- WHAT THE TASK REQUIRES -
Determine how many of the lines below hold the word "back". Give the number and nothing else.

- INFORMATION GIVEN -
------

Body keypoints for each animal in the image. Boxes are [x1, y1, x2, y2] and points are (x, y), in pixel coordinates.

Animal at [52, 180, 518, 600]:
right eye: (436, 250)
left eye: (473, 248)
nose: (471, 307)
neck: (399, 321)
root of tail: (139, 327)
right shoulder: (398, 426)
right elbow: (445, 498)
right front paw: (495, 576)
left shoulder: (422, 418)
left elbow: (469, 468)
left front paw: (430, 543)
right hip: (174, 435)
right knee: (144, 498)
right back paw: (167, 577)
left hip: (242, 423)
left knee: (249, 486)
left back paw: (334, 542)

------

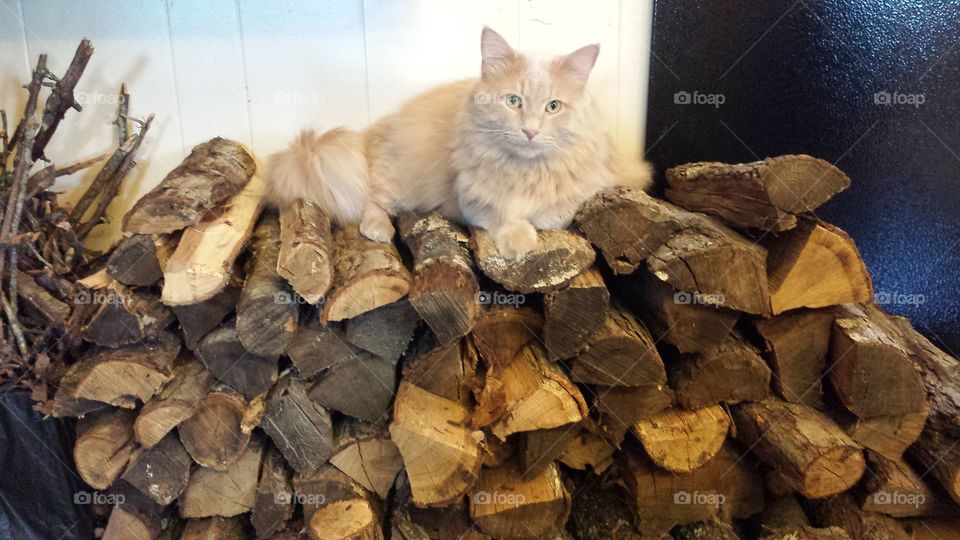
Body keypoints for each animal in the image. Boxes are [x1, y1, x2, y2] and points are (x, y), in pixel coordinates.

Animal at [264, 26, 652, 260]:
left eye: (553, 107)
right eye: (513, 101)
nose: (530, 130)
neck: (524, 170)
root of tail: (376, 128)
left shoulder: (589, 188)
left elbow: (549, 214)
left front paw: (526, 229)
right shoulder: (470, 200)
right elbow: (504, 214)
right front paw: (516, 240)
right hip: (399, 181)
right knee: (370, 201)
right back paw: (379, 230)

------

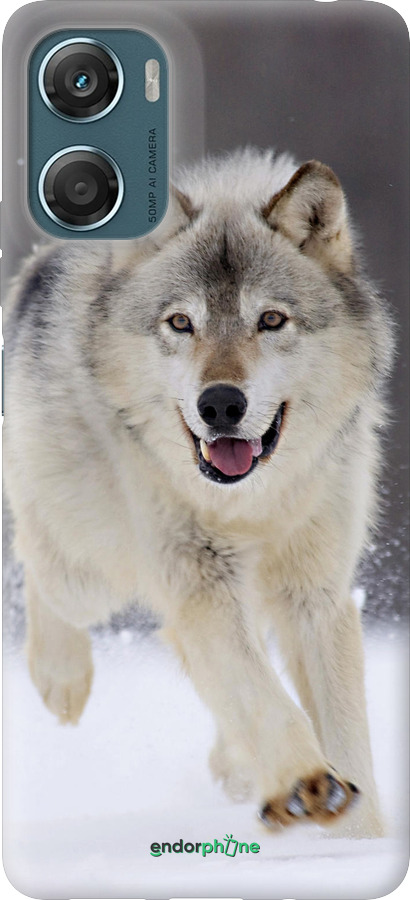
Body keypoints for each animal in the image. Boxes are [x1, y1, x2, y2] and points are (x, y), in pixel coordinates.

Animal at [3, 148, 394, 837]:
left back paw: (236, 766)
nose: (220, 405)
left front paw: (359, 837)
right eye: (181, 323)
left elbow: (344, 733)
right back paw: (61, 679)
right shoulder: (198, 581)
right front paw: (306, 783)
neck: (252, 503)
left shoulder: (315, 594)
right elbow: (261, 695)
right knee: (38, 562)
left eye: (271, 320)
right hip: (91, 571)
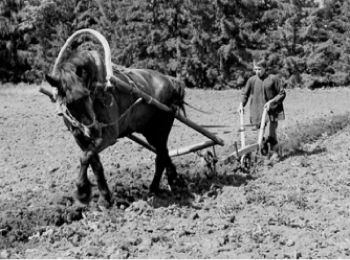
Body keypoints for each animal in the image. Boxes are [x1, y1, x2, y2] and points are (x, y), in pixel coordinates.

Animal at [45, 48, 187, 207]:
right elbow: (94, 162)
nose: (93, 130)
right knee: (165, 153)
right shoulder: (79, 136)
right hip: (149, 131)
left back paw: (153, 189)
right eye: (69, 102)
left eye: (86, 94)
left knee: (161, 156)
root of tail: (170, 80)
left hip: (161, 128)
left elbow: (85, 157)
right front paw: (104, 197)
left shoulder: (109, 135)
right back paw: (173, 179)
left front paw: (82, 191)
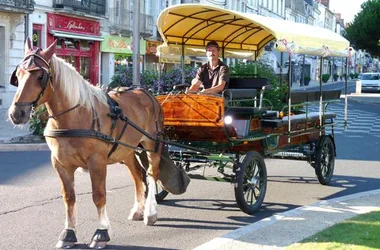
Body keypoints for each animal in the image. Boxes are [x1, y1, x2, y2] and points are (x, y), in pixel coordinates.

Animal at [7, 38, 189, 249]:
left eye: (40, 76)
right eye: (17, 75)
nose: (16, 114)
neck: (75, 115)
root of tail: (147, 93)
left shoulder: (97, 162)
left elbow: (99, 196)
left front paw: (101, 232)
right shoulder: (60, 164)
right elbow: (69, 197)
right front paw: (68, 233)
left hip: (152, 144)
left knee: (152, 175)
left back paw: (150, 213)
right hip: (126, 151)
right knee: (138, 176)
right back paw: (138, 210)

------

- FINISHED EXERCISE -
9